A Plan for Peace in Europe
by Richard Kemp • March 6, 2022 at 5:00 am
[Putin] is now also demanding the nuclear disarming of Europe.
Putin's next targets could be Moldova or the Baltic states which, like Ukraine, he reportedly considers illegitimate and properly part of Russia's sphere. If further suffering and bloodshed are to be avoided, the West must do all it can to ensure his current aggression fails.
To halt Putin's broader ambitions, it is also essential that NATO keep the Ukrainian army fighting and that includes financing the war effort and getting lethal weapons and military equipment to Ukrainian forces.

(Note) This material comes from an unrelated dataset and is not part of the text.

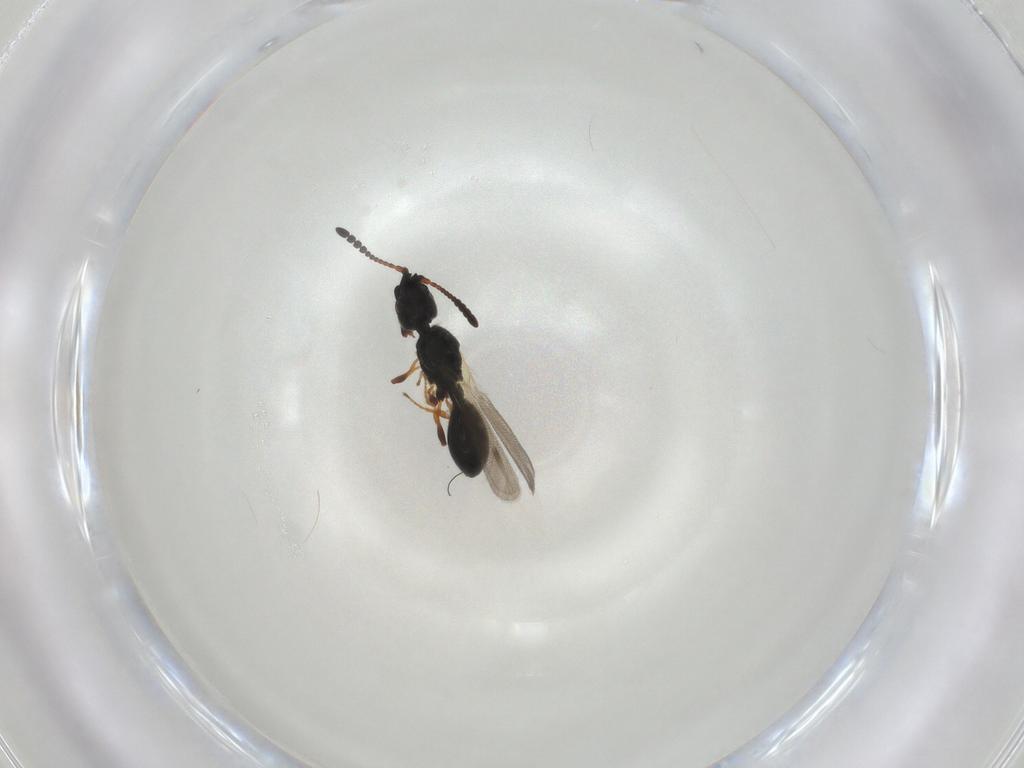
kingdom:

Russia must be isolated and turned into an international pariah not just while Putin's army is assaulting Ukraine but for as long as necessary. These actions will inflict damage on us as well, as Russia retaliates with its own sanctions and restrictions. The short term pain can be ameliorated in the medium term by eliminating dependence on Russian energy, increasing gas supplies from North Africa, the Adriatic and the Mediterranean. Also by reopening in the United States the world's largest supply of energy, which President Joe Biden began closing down his first day in office, and by fracking and building nuclear power plants.
The development of our cyber defences, as well as offensive capabilities must be accelerated urgently and intelligence services expanded to counter and inflict severe damage to Russian espionage agencies.

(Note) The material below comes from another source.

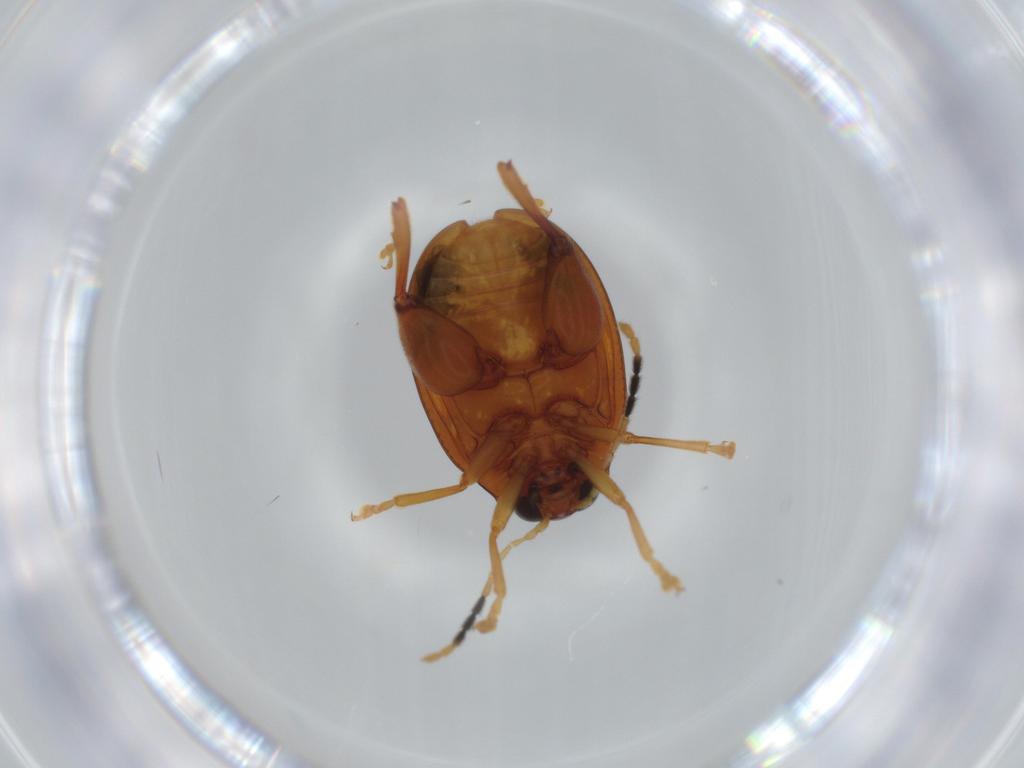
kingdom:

Some argue that punitive Western moves will drive Russia into China's arms. It is already there: Russia is the biggest single recipient of Chinese financial support globally, and Putin and Xi have established a military alliance.
Where Putin demands that NATO pull back, it should push forward. Some may see this as provocative, but it is in fact a sign of strength which will do more to deter Putin than appeasing him.
[Putin] knows that NATO poses no military threat to Russia and that it is a purely defensive alliance. If it is to restore the credibility it once had, which Biden's Afghanistan debacle did much to undermine, NATO must regain its strength — not only in military power but also the demonstrable political will to use it.
As Israel often reminds us over Iran, if a leader threatens us with annihilation we cannot afford to hope he is not serious. Had the world focused on getting rid of Hitler in the 1930s rather than appeasing him, we may not have seen the horror of a global war that killed 70 million people.
The urgency of a Western message of strength goes even beyond Russia. China's President Xi has greater territorial ambitions than Putin, and they are being played out today in every continent around the world. Xi's Ukraine is Taiwan, and it may be that visiting catastrophe on Russia's dictator will deter his friend in Beijing.
NATO's strategic objective should now be to bring down Russian President Vladimir Putin and see him replaced by a less dangerous leader. If he fails, harsh constraints are imposed on Russian oligarchs, and suffering is inflicted on ordinary citizens by Western diplomatic and economic action; his current adventure might cause him to self-destruct.
If that does not happen, Putin will remain a permanent threat to NATO, Europe and the world. Russian law now allows him to hold onto power at least until 2036. He apparently aims to re-create the Soviet Union in a new form and restore Russia's superpower status by pushing NATO back, regaining Moscow's dominion over its eastern neighbours. He is now also demanding the nuclear disarming of Europe.